THE PROBLEM -
Transcribe all data verbatim. Skip the pictures.

EXCERPTED DATA -

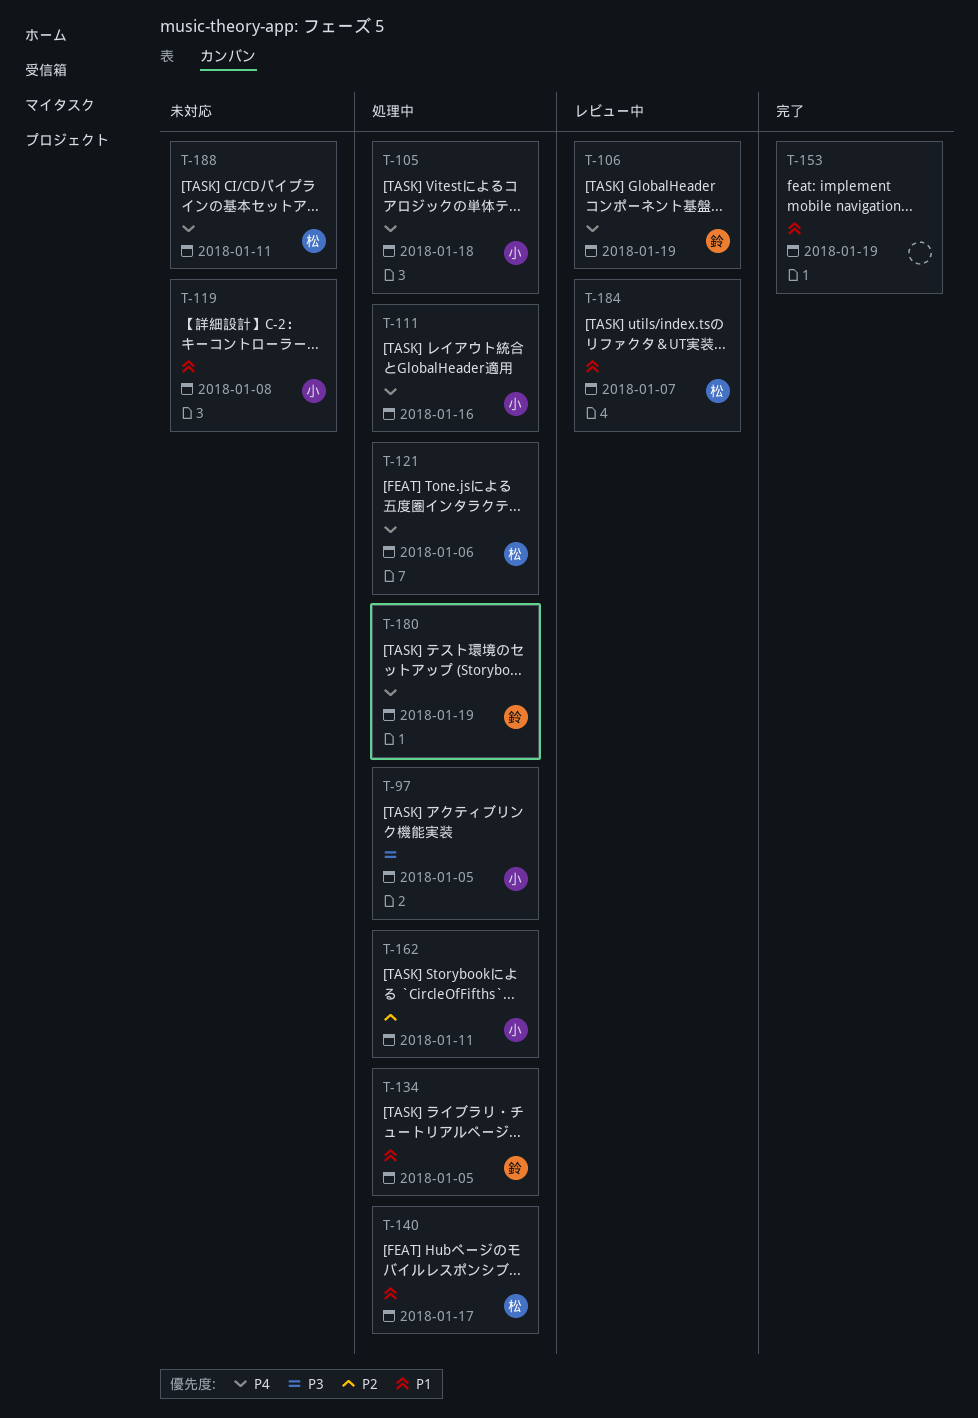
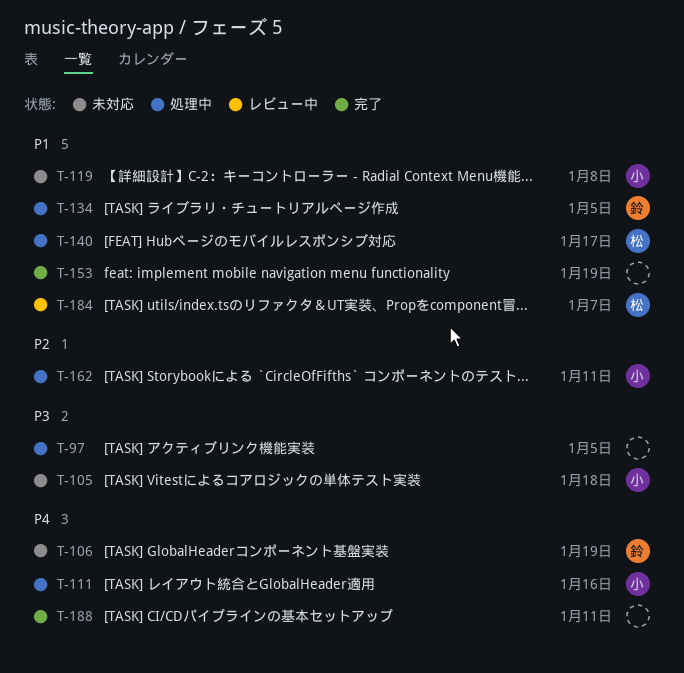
T-97, owner: 小 -> none
T-105, status: 処理中 -> 未対応
T-105, priority: P4 -> P3
T-106, status: レビュー中 -> 未対応
T-121: present -> none
T-180: present -> none
T-188, status: 未対応 -> 完了
T-188, owner: 松 -> none

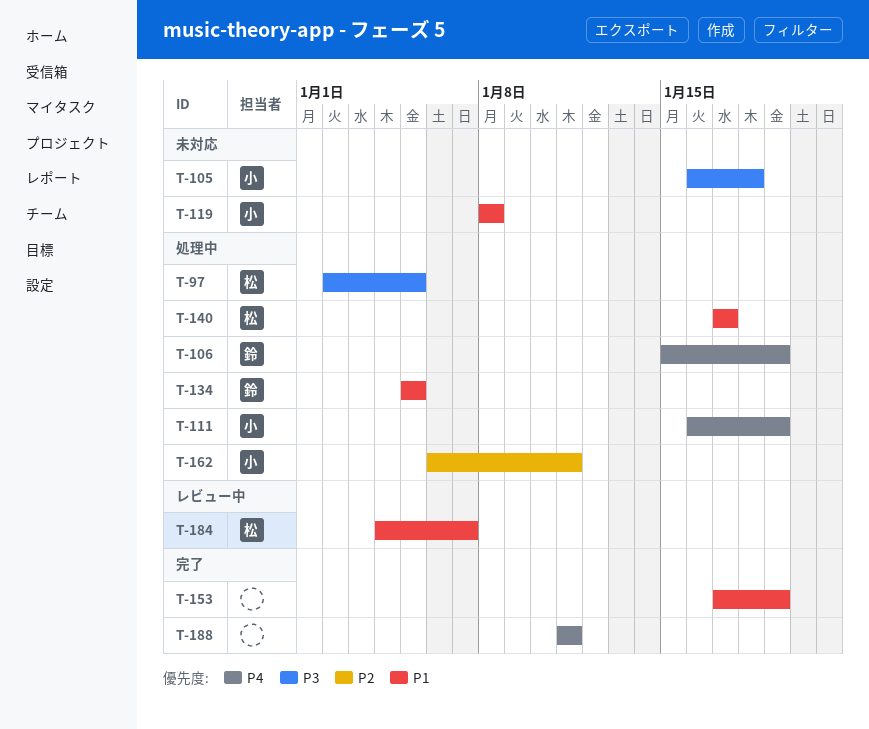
T-97, owner: none -> 松
T-106, status: 未対応 -> 処理中
T-111, due: Jan 16 -> Jan 19

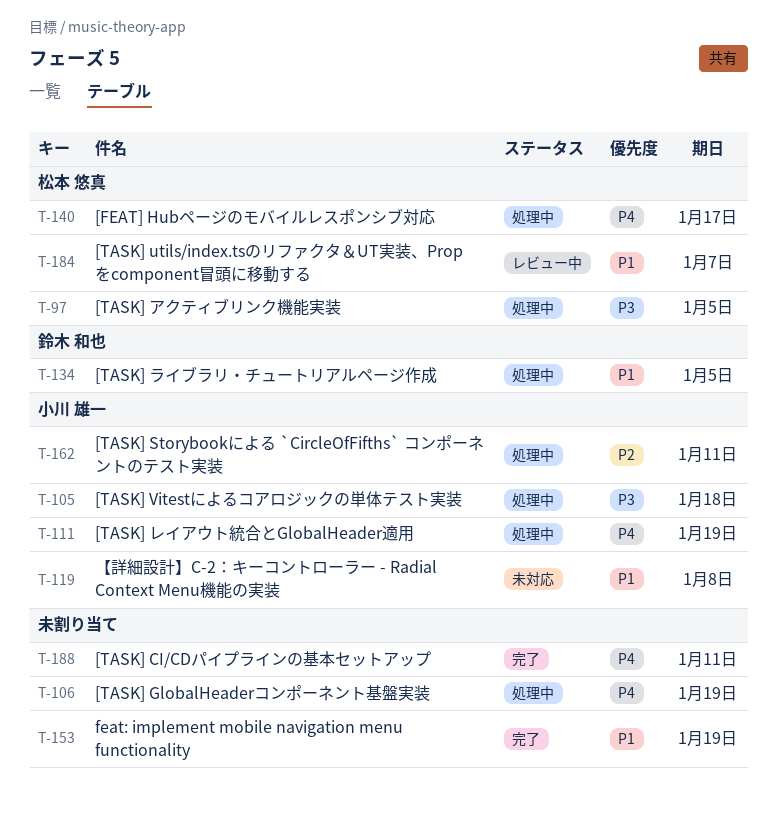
T-105, status: 未対応 -> 処理中
T-106, owner: 鈴木 和也 -> none
T-140, priority: P1 -> P4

SOLUTION TO THIS TASK -
T-97, owner: 小 -> none
T-105, status: 処理中 -> 未対応
T-105, priority: P4 -> P3
T-106, status: レビュー中 -> 未対応
T-121: present -> none
T-180: present -> none
T-188, status: 未対応 -> 完了
T-188, owner: 松 -> none

T-97, owner: none -> 松
T-106, status: 未対応 -> 処理中
T-111, due: Jan 16 -> Jan 19

T-105, status: 未対応 -> 処理中
T-106, owner: 鈴木 和也 -> none
T-140, priority: P1 -> P4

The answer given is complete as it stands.